I wonder if Sean represents what is referred to as the ‘now generation’, whether he represents me. I've quite a few passions - words, art, music, food - but none drive me, intensely, separately. All of these, jointly define me, mingling and merging with the other roles that have also come to be a passion of sorts. Are we more likely to answer the 'so, what do you want to be question' by saying one of these: Rich or Happy?. And does that splinch us into two categories - the end-means-more ones and the-journey-means-more others? And what about wanting them both – aren’t they interchangeable?
--
I’m glad no one asks me that question these days. But I did pop it to Nino the other day, despite promising myself I would never ever ask him the loaded wish that it is. I mean I want him to be successful, and happy, and a good human being, and a non-chauvinistic male, and a well-read person, and kind, and gentle and a good singer, someone who can cook with a smile, has great taste in music, films, knows his art from the trends… But of course, I’m a democratic parent, I would never tell him about my great expectations!
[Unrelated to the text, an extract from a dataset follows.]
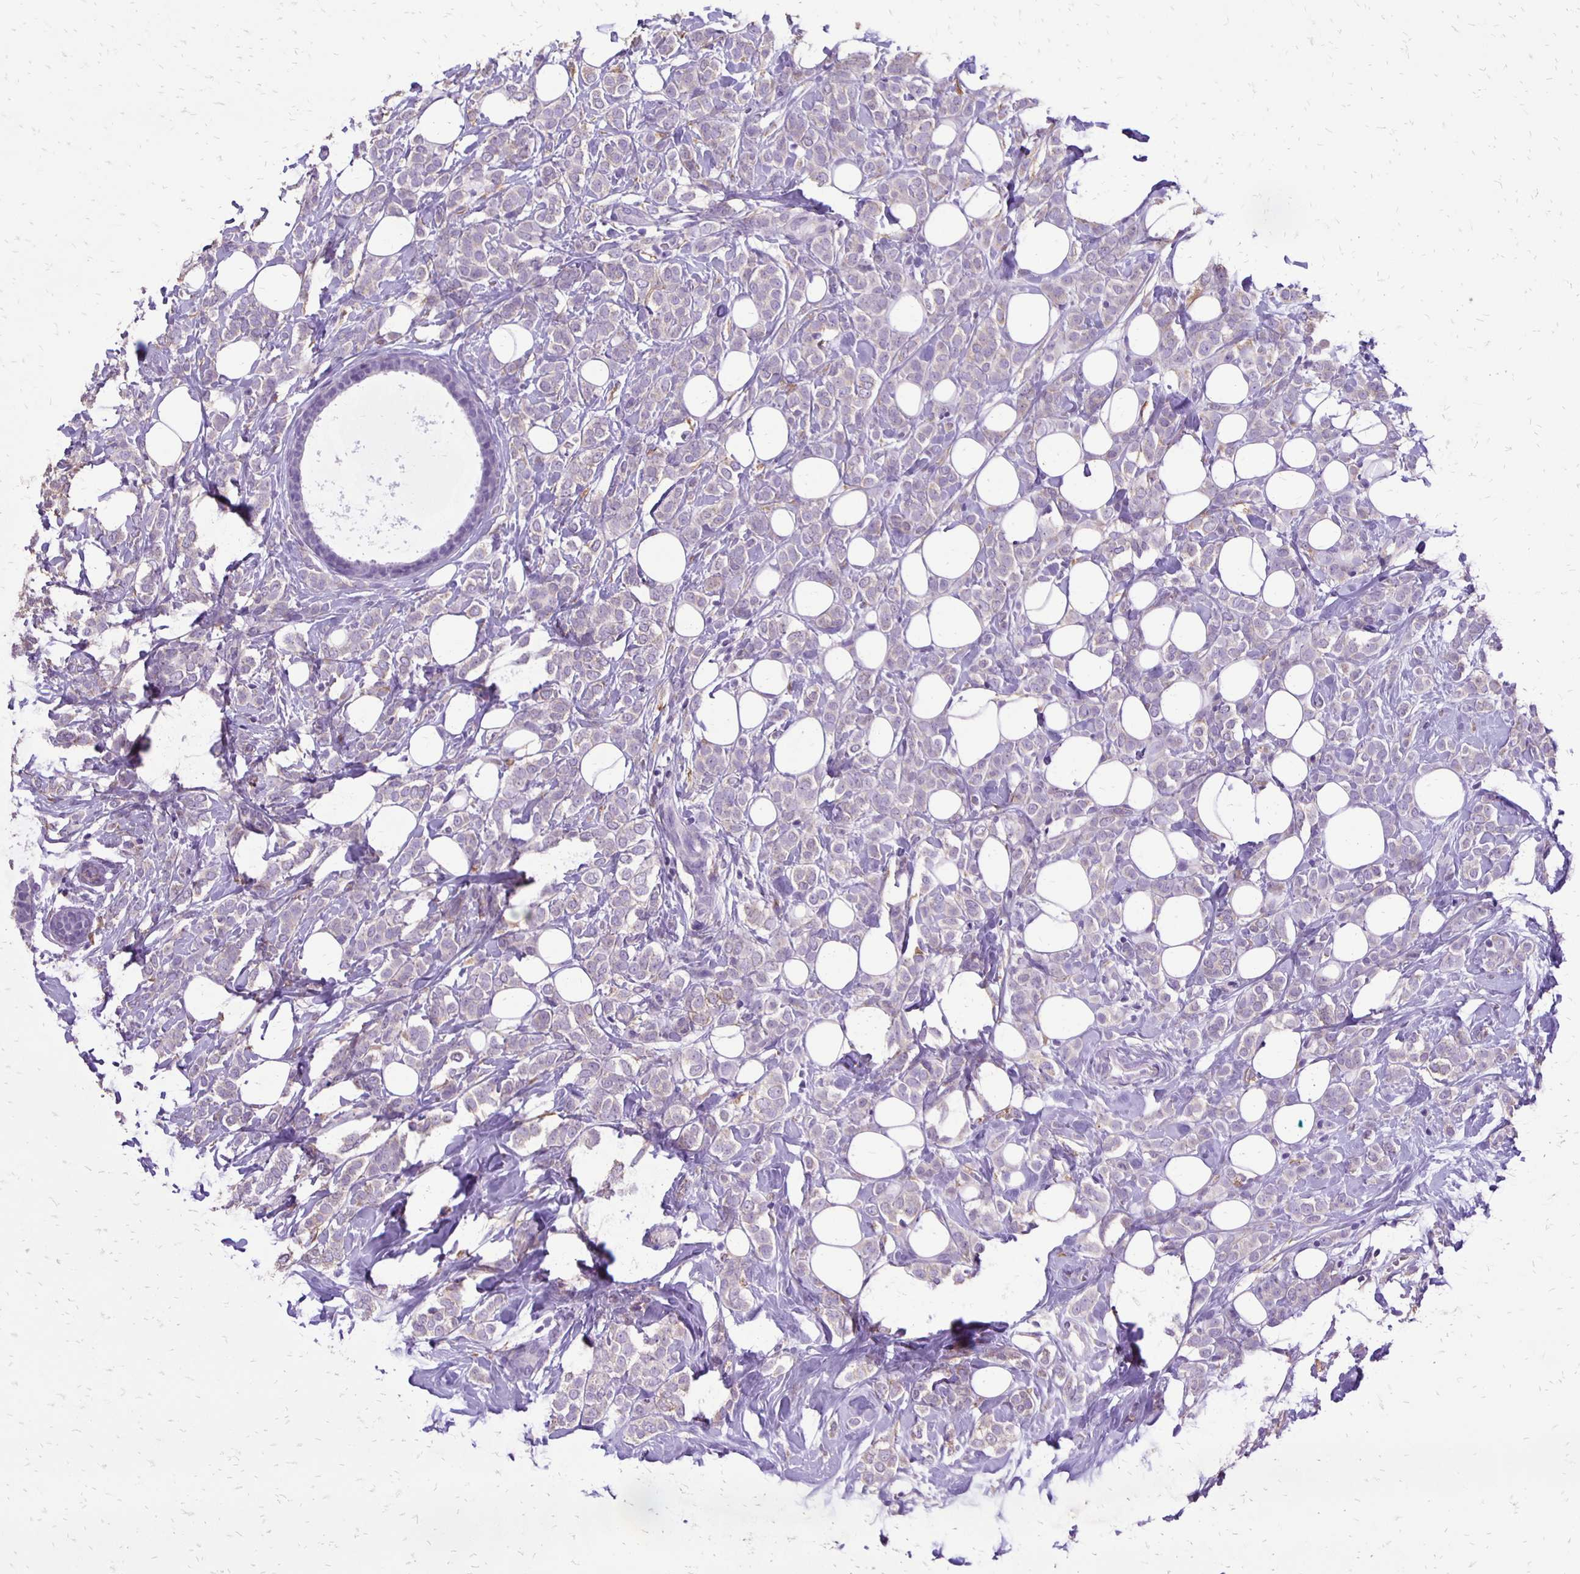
{"staining": {"intensity": "negative", "quantity": "none", "location": "none"}, "tissue": "breast cancer", "cell_type": "Tumor cells", "image_type": "cancer", "snomed": [{"axis": "morphology", "description": "Lobular carcinoma"}, {"axis": "topography", "description": "Breast"}], "caption": "Tumor cells are negative for brown protein staining in breast cancer (lobular carcinoma).", "gene": "ANKRD45", "patient": {"sex": "female", "age": 49}}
‘So baby, what do want to be when you grow up?’
He’s still stubbornly weeding out the imaginary plants in the moneyplant pot.
‘You know, like mumma is a journalist, S aunty is an artist, Foi (bua) is a designer, Maharaj is a cook….’ I added what I thought were his coolest professions to the list - driver, mechanic, fireman, engine-driver.
Met with unrelenting silence, I give up thinking I’m not getting through, that he’s not yet looking at role-playing as keenly as a choice-making procedure yet.
‘Maare Karanbhai jetla thavu che.’ Roughly translated into, ‘I want be as old as, or like, Karan bhai.’
Karan is Nino’s Dad’s nephew. He is also six years old, has a big bike and runs faster.
10 hours ago
3 comments:
LOL! Can't fault his ambition though ;-)
We all have always been through people asking us various questions about what we want to be when we grow up! all in all I turned out to do something very different then what I would have thought in my young days. Ahh! I don't want to pose that question to my little one though when he grows up :)
Just goes to show how differently the tiny tots view the world!